Abstract

Conventional braced frames are prone to storey mechanism under earthquake loading. To mitigate this drawback, researchers proposed innovative structural systems that possess an additional vertical force path; hence additional redundancy. Such examples are the Dual system that includes a backup moment resisting frame, the Self-centering rocking braced frames, the Strongback braced frames (SBF), etc. Among them, the SBFs draw researchers’ attention, but the design of strongback (elastic truss) system requires accounting on higher modes effect that demands greater forces at upper floors. Recently, researchers proposed a comprehensive design methodology for SBFs but the applications were only conducted for interior strongback (SB) location. However, the SB can also be displaced exterior to the primary system.

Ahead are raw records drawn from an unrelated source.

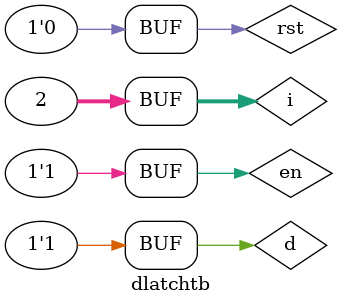
<source format=v>

module dlatchtb();
  reg d,rst,en;
  wire q,qb;
  integer i;
  
  //instanciation
  
  dlatch d1(d,en,rst,q,qb);
  
  initial begin
    rst=1;
    #2 rst=0; d=1; en=1;
    
    repeat (2) begin
      for(i=0;i<2;i=i+1) begin;
      	d=i; #2;
      end
    end
  end
  
  initial begin
    $monitor("d=%b,q=%b,time=%0t",d,q,$time);
  end
endmodule
//     #2 d=0;
//     #2 d=1;
//     #2 d=0;
//     #2 d=1;
//     #2 d=0;
//     #2 d=1;
//     #2 d=0;
//     #2 d=1;
    
  
    
    
    
</source>
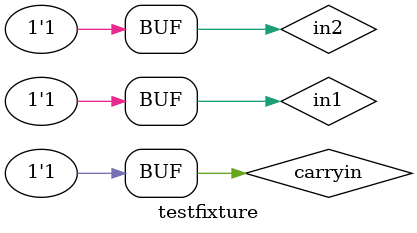
<source format=v>
module testfixture;
  reg in1,in2,carryin;
  wire sum,carryout;
  fuladdr i1(.sum(sum),
             .cout(carryout),
             .a(in1),
             .b(in2),
             .cin(carryin));
  initial begin
    $dumpfile("dump.vcd");
    $dumpvars(1,testfixture);
      carryin=0;in1=0;in2=0;
      #10 in2=1;
      #10 in1=1; in2=0;
      #10 in2=1;
      #10 carryin=1;in1=0;in2=0;
      #10 in2=1;
      #10 in1=1; in2=0;
      #10 in2=1;
      #10;
    end
endmodule
</source>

The main objective of this study is to refine the existing design methodology for SBF with focus on determining the optimal location for the exterior SB system. The approach estimates the forces triggered in braces and ties of SB including those generated by higher modes. Herein, the moderately ductile concentrically braced frame (MD-CBF) with asymmetric tension-compression braces was selected as the primary system. Four archetype SBF buildings with asymmetric braces and exterior SB system such as: a) SBF with SB adjacent to long inelastic brace side; b) SBF with SB adjacent to short inelastic brace side; c) SBF with SB adjacent to short and stiff inelastic brace side and d) SBF with reversed exterior SB, were used in analysis. Detailed numerical models were developed in OpenSees. All studied 4-storey SBF buildings with various external SB locations are on Site Class C in Victoria, B.C. Hence, two sets of crustal and subduction ground motions were selected.
From incremental dynamic analysis resulted that the SB location influences the seismic performance of SBF buildings. Overall, the SBF system is able to mitigate the weak-storey response, to distribute the damage uniformly along the building height, to exhibit reduced residual interstorey drift and provide large margin of safety when comparing to the conventional MD-CBF.